Once you have read the entries below, give them all again without any difference.

======== DATASET CONTENT

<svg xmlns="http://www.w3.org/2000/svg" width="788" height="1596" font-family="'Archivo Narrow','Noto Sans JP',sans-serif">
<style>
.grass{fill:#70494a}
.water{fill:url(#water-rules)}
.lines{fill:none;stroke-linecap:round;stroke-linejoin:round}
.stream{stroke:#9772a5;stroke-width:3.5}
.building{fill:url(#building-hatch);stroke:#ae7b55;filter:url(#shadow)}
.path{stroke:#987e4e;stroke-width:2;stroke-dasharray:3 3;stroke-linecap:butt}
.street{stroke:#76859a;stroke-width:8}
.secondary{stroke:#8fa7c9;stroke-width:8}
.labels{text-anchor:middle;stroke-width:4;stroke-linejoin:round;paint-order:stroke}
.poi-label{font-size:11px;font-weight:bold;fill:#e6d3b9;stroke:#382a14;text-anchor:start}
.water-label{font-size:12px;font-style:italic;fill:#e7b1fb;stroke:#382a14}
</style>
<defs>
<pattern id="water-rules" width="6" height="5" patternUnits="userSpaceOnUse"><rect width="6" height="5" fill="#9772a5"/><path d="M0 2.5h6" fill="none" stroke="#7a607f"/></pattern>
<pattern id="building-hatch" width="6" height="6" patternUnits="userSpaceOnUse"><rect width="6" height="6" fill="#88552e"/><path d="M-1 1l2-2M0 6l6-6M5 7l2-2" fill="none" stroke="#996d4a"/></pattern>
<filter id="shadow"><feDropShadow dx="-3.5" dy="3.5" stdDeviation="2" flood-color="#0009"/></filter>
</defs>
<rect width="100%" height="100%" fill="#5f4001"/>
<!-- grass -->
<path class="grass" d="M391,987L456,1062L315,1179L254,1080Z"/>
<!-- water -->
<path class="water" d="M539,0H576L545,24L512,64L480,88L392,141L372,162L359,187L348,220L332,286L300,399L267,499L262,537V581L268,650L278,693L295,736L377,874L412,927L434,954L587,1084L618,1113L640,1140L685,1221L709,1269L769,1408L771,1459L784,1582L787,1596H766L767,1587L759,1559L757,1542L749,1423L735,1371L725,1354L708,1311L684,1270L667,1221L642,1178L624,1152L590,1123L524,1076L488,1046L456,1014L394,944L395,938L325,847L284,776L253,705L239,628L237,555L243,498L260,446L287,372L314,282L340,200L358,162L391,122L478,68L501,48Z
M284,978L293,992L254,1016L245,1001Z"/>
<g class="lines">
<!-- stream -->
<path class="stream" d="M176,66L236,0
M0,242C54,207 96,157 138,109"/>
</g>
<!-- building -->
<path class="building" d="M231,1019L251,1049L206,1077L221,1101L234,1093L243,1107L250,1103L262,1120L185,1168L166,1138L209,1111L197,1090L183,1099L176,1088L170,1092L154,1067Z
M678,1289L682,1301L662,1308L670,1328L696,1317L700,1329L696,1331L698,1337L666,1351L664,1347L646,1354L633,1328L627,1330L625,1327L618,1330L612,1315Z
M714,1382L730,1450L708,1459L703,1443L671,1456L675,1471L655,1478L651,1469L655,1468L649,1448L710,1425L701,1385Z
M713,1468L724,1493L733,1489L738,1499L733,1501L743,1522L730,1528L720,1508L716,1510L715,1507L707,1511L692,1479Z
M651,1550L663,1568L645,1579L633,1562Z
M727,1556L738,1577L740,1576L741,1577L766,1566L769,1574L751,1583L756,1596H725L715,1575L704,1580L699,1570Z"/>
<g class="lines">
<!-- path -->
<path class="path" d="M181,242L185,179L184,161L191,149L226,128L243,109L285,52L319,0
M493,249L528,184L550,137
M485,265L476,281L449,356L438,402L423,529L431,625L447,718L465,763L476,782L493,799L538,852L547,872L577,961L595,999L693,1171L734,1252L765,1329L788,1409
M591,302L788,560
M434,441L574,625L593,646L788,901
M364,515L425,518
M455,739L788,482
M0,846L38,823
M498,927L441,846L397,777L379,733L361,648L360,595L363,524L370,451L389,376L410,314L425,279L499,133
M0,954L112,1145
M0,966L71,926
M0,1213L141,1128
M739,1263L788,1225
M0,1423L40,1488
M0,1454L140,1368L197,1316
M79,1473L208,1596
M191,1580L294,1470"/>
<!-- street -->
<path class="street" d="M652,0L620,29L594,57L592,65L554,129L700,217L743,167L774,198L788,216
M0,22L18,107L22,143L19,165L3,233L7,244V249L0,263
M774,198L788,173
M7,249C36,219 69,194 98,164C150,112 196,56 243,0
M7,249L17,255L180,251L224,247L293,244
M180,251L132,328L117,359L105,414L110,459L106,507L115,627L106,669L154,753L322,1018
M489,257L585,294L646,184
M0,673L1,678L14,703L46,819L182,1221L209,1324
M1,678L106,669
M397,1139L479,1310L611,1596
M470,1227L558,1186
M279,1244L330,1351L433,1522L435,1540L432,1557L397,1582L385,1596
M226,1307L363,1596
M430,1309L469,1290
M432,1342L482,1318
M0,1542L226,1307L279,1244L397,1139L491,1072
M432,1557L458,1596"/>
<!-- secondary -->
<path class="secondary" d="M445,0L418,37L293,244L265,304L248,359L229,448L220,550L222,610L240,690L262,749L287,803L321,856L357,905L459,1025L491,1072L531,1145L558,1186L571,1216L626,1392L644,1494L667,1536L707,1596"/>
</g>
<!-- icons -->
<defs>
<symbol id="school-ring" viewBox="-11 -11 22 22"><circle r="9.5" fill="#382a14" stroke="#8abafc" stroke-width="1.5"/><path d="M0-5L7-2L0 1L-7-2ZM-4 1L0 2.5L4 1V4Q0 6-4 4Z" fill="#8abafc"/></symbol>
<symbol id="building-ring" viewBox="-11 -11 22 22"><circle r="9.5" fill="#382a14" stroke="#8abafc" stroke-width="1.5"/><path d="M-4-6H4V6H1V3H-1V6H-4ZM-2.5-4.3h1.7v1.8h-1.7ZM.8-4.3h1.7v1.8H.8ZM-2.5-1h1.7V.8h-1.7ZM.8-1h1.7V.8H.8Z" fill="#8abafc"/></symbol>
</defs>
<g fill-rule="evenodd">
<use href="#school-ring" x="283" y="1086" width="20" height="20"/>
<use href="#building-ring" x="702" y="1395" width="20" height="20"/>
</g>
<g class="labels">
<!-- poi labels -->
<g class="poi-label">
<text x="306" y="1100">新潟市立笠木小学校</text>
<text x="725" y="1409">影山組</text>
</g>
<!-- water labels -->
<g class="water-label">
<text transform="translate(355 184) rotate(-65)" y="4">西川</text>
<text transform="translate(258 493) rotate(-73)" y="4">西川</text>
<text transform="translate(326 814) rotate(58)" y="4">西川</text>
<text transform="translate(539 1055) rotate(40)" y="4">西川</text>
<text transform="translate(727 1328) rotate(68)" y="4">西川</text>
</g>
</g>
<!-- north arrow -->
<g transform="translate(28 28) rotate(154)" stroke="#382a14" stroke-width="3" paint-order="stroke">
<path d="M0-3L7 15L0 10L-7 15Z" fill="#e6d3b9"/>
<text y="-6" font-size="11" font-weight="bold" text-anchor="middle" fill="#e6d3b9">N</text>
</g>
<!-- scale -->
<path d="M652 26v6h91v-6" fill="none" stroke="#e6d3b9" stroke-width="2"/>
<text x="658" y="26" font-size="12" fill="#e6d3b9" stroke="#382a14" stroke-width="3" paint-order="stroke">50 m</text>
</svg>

================

» **EXERCISE ANSWER**
<svg xmlns="http://www.w3.org/2000/svg" width="788" height="1596" font-family="'Archivo Narrow','Noto Sans JP',sans-serif">
<style>
.grass{fill:#70494a}
.water{fill:url(#water-rules)}
.lines{fill:none;stroke-linecap:round;stroke-linejoin:round}
.stream{stroke:#9772a5;stroke-width:3.5}
.building{fill:url(#building-hatch);stroke:#ae7b55;filter:url(#shadow)}
.path{stroke:#987e4e;stroke-width:2;stroke-dasharray:3 3;stroke-linecap:butt}
.street{stroke:#76859a;stroke-width:8}
.secondary{stroke:#8fa7c9;stroke-width:8}
.labels{text-anchor:middle;stroke-width:4;stroke-linejoin:round;paint-order:stroke}
.poi-label{font-size:11px;font-weight:bold;fill:#e6d3b9;stroke:#382a14;text-anchor:start}
.water-label{font-size:12px;font-style:italic;fill:#e7b1fb;stroke:#382a14}
</style>
<defs>
<pattern id="water-rules" width="6" height="5" patternUnits="userSpaceOnUse"><rect width="6" height="5" fill="#9772a5"/><path d="M0 2.5h6" fill="none" stroke="#7a607f"/></pattern>
<pattern id="building-hatch" width="6" height="6" patternUnits="userSpaceOnUse"><rect width="6" height="6" fill="#88552e"/><path d="M-1 1l2-2M0 6l6-6M5 7l2-2" fill="none" stroke="#996d4a"/></pattern>
<filter id="shadow"><feDropShadow dx="-3.5" dy="3.5" stdDeviation="2" flood-color="#0009"/></filter>
</defs>
<rect width="100%" height="100%" fill="#5f4001"/>
<!-- grass -->
<path class="grass" d="M391,987L456,1062L315,1179L254,1080Z"/>
<!-- water -->
<path class="water" d="M539,0H576L545,24L512,64L480,88L392,141L372,162L359,187L348,220L332,286L300,399L267,499L262,537V581L268,650L278,693L295,736L377,874L412,927L434,954L587,1084L618,1113L640,1140L685,1221L709,1269L769,1408L771,1459L784,1582L787,1596H766L767,1587L759,1559L757,1542L749,1423L735,1371L725,1354L708,1311L684,1270L667,1221L642,1178L624,1152L590,1123L524,1076L488,1046L456,1014L394,944L395,938L325,847L284,776L253,705L239,628L237,555L243,498L260,446L287,372L314,282L340,200L358,162L391,122L478,68L501,48Z
M284,978L293,992L254,1016L245,1001Z"/>
<g class="lines">
<!-- stream -->
<path class="stream" d="M176,66L236,0
M0,242C54,207 96,157 138,109"/>
</g>
<!-- building -->
<path class="building" d="M231,1019L251,1049L206,1077L221,1101L234,1093L243,1107L250,1103L262,1120L185,1168L166,1138L209,1111L197,1090L183,1099L176,1088L170,1092L154,1067Z
M678,1289L682,1301L662,1308L670,1328L696,1317L700,1329L696,1331L698,1337L666,1351L664,1347L646,1354L633,1328L627,1330L625,1327L618,1330L612,1315Z
M714,1382L730,1450L708,1459L703,1443L671,1456L675,1471L655,1478L651,1469L655,1468L649,1448L710,1425L701,1385Z
M713,1468L724,1493L733,1489L738,1499L733,1501L743,1522L730,1528L720,1508L716,1510L715,1507L707,1511L692,1479Z
M651,1550L663,1568L645,1579L633,1562Z
M727,1556L738,1577L740,1576L741,1577L766,1566L769,1574L751,1583L756,1596H725L715,1575L704,1580L699,1570Z"/>
<g class="lines">
<!-- path -->
<path class="path" d="M181,242L185,179L184,161L191,149L226,128L243,109L285,52L319,0
M493,249L528,184L550,137
M485,265L476,281L449,356L438,402L423,529L431,625L447,718L465,763L476,782L493,799L538,852L547,872L577,961L595,999L693,1171L734,1252L765,1329L788,1409
M591,302L788,560
M434,441L574,625L593,646L788,901
M364,515L425,518
M455,739L788,482
M0,846L38,823
M498,927L441,846L397,777L379,733L361,648L360,595L363,524L370,451L389,376L410,314L425,279L499,133
M0,954L112,1145
M0,966L71,926
M0,1213L141,1128
M739,1263L788,1225
M0,1423L40,1488
M0,1454L140,1368L197,1316
M79,1473L208,1596
M191,1580L294,1470"/>
<!-- street -->
<path class="street" d="M652,0L620,29L594,57L592,65L554,129L700,217L743,167L774,198L788,216
M0,22L18,107L22,143L19,165L3,233L7,244V249L0,263
M774,198L788,173
M7,249C36,219 69,194 98,164C150,112 196,56 243,0
M7,249L17,255L180,251L224,247L293,244
M180,251L132,328L117,359L105,414L110,459L106,507L115,627L106,669L154,753L322,1018
M489,257L585,294L646,184
M0,673L1,678L14,703L46,819L182,1221L209,1324
M1,678L106,669
M397,1139L479,1310L611,1596
M470,1227L558,1186
M279,1244L330,1351L433,1522L435,1540L432,1557L397,1582L385,1596
M226,1307L363,1596
M430,1309L469,1290
M432,1342L482,1318
M0,1542L226,1307L279,1244L397,1139L491,1072
M432,1557L458,1596"/>
<!-- secondary -->
<path class="secondary" d="M445,0L418,37L293,244L265,304L248,359L229,448L220,550L222,610L240,690L262,749L287,803L321,856L357,905L459,1025L491,1072L531,1145L558,1186L571,1216L626,1392L644,1494L667,1536L707,1596"/>
</g>
<!-- icons -->
<defs>
<symbol id="school-ring" viewBox="-11 -11 22 22"><circle r="9.5" fill="#382a14" stroke="#8abafc" stroke-width="1.5"/><path d="M0-5L7-2L0 1L-7-2ZM-4 1L0 2.5L4 1V4Q0 6-4 4Z" fill="#8abafc"/></symbol>
<symbol id="building-ring" viewBox="-11 -11 22 22"><circle r="9.5" fill="#382a14" stroke="#8abafc" stroke-width="1.5"/><path d="M-4-6H4V6H1V3H-1V6H-4ZM-2.5-4.3h1.7v1.8h-1.7ZM.8-4.3h1.7v1.8H.8ZM-2.5-1h1.7V.8h-1.7ZM.8-1h1.7V.8H.8Z" fill="#8abafc"/></symbol>
</defs>
<g fill-rule="evenodd">
<use href="#school-ring" x="283" y="1086" width="20" height="20"/>
<use href="#building-ring" x="702" y="1395" width="20" height="20"/>
</g>
<g class="labels">
<!-- poi labels -->
<g class="poi-label">
<text x="306" y="1100">新潟市立笠木小学校</text>
<text x="725" y="1409">影山組</text>
</g>
<!-- water labels -->
<g class="water-label">
<text transform="translate(355 184) rotate(-65)" y="4">西川</text>
<text transform="translate(258 493) rotate(-73)" y="4">西川</text>
<text transform="translate(326 814) rotate(58)" y="4">西川</text>
<text transform="translate(539 1055) rotate(40)" y="4">西川</text>
<text transform="translate(727 1328) rotate(68)" y="4">西川</text>
</g>
</g>
<!-- north arrow -->
<g transform="translate(28 28) rotate(154)" stroke="#382a14" stroke-width="3" paint-order="stroke">
<path d="M0-3L7 15L0 10L-7 15Z" fill="#e6d3b9"/>
<text y="-6" font-size="11" font-weight="bold" text-anchor="middle" fill="#e6d3b9">N</text>
</g>
<!-- scale -->
<path d="M652 26v6h91v-6" fill="none" stroke="#e6d3b9" stroke-width="2"/>
<text x="658" y="26" font-size="12" fill="#e6d3b9" stroke="#382a14" stroke-width="3" paint-order="stroke">50 m</text>
</svg>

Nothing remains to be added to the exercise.